# [DATA PROVIDED]
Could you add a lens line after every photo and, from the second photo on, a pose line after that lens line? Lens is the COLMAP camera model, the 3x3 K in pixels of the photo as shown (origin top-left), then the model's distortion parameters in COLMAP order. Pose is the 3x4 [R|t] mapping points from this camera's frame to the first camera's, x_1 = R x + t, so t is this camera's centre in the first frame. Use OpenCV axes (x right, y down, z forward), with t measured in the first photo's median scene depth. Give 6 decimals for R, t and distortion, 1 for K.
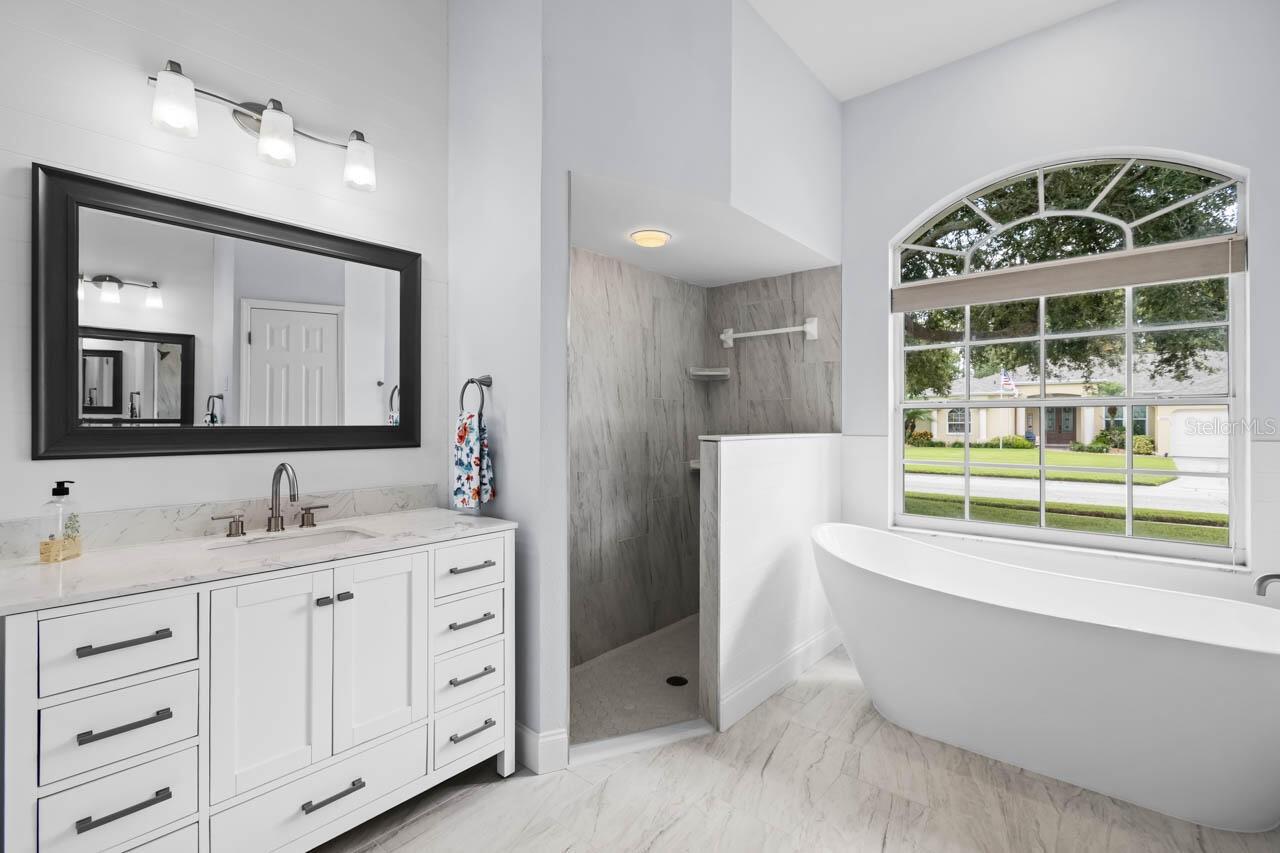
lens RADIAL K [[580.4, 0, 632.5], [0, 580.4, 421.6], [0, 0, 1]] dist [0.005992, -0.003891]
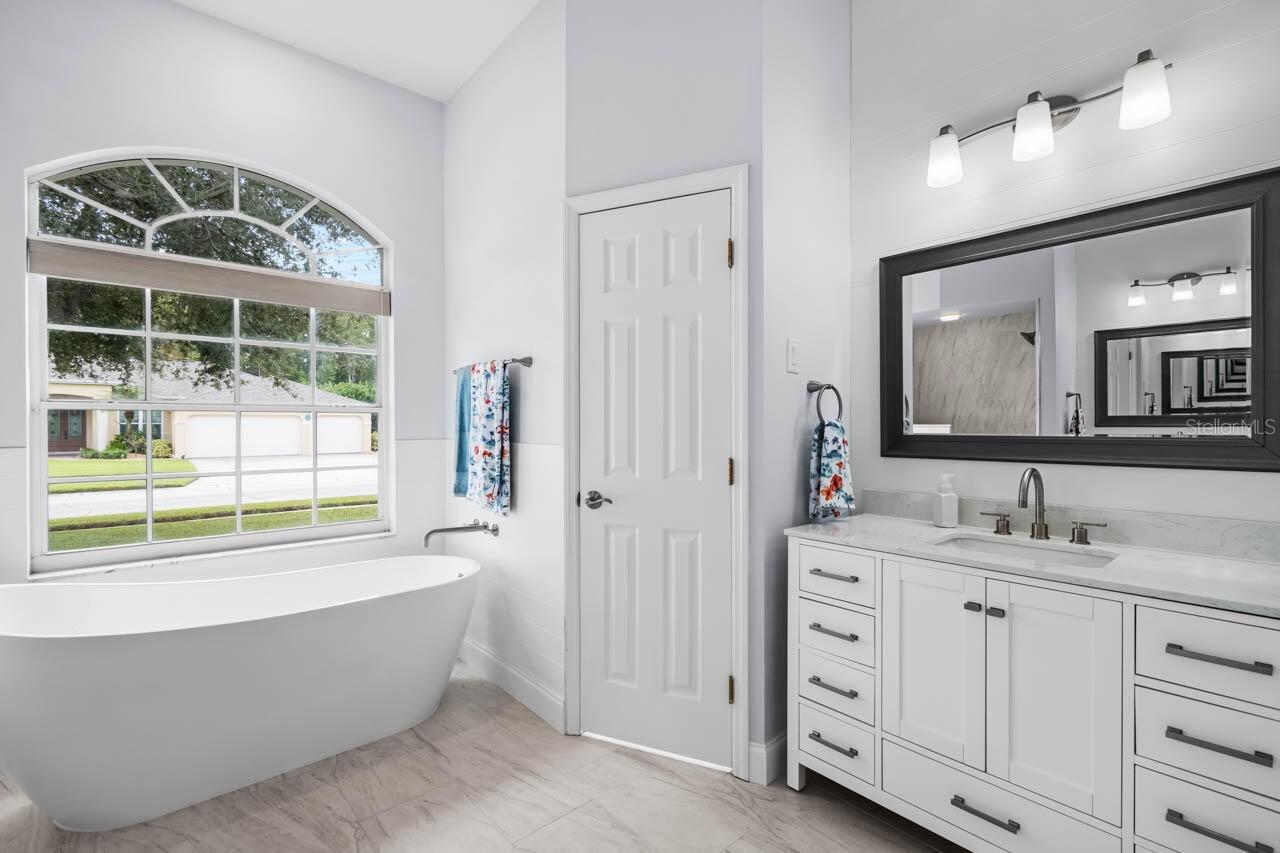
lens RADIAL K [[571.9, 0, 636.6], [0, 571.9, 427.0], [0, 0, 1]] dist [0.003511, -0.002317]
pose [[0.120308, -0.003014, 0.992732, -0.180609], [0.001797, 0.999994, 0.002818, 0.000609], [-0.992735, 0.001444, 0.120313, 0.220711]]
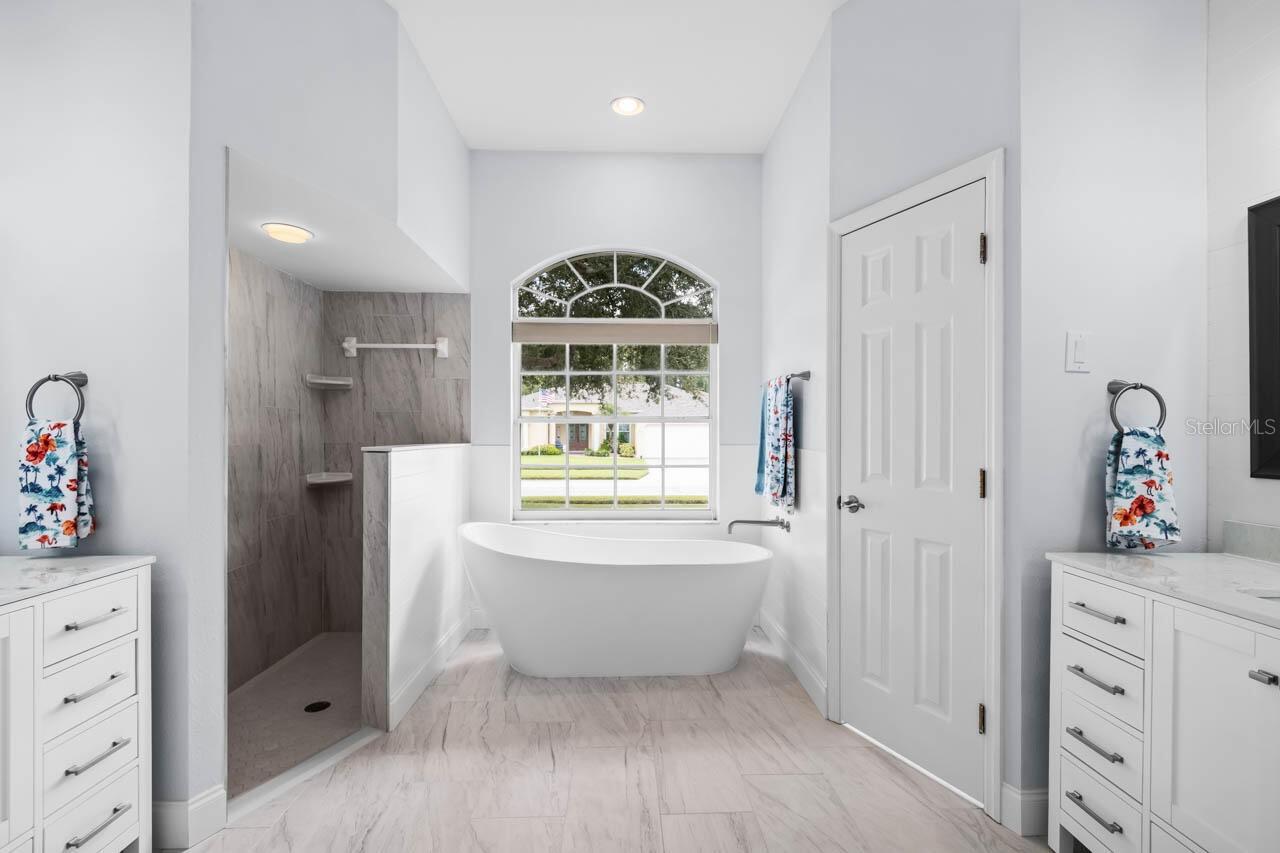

# [WHAT IS EXPECTED]
Turn all of the lines above into a numbered list, leaving out blank lines and omitting the pictures.

# [RESPONSE AREA]
1. Could you add a lens line after every photo and, from the second photo on, a pose line after that lens line? Lens is the COLMAP camera model, the 3x3 K in pixels of the photo as shown (origin top-left), then the model's distortion parameters in COLMAP order. Pose is the 3x4 [R|t] mapping points from this camera's frame to the first camera's, x_1 = R x + t, so t is this camera's centre in the first frame. Use OpenCV axes (x right, y down, z forward), with t measured in the first photo's median scene depth. Give 6 decimals for R, t and distortion, 1 for K.
2. lens RADIAL K [[580.4, 0, 632.5], [0, 580.4, 421.6], [0, 0, 1]] dist [0.005992, -0.003891]
3. lens RADIAL K [[571.9, 0, 636.6], [0, 571.9, 427.0], [0, 0, 1]] dist [0.003511, -0.002317]
4. pose [[0.120308, -0.003014, 0.992732, -0.180609], [0.001797, 0.999994, 0.002818, 0.000609], [-0.992735, 0.001444, 0.120313, 0.220711]]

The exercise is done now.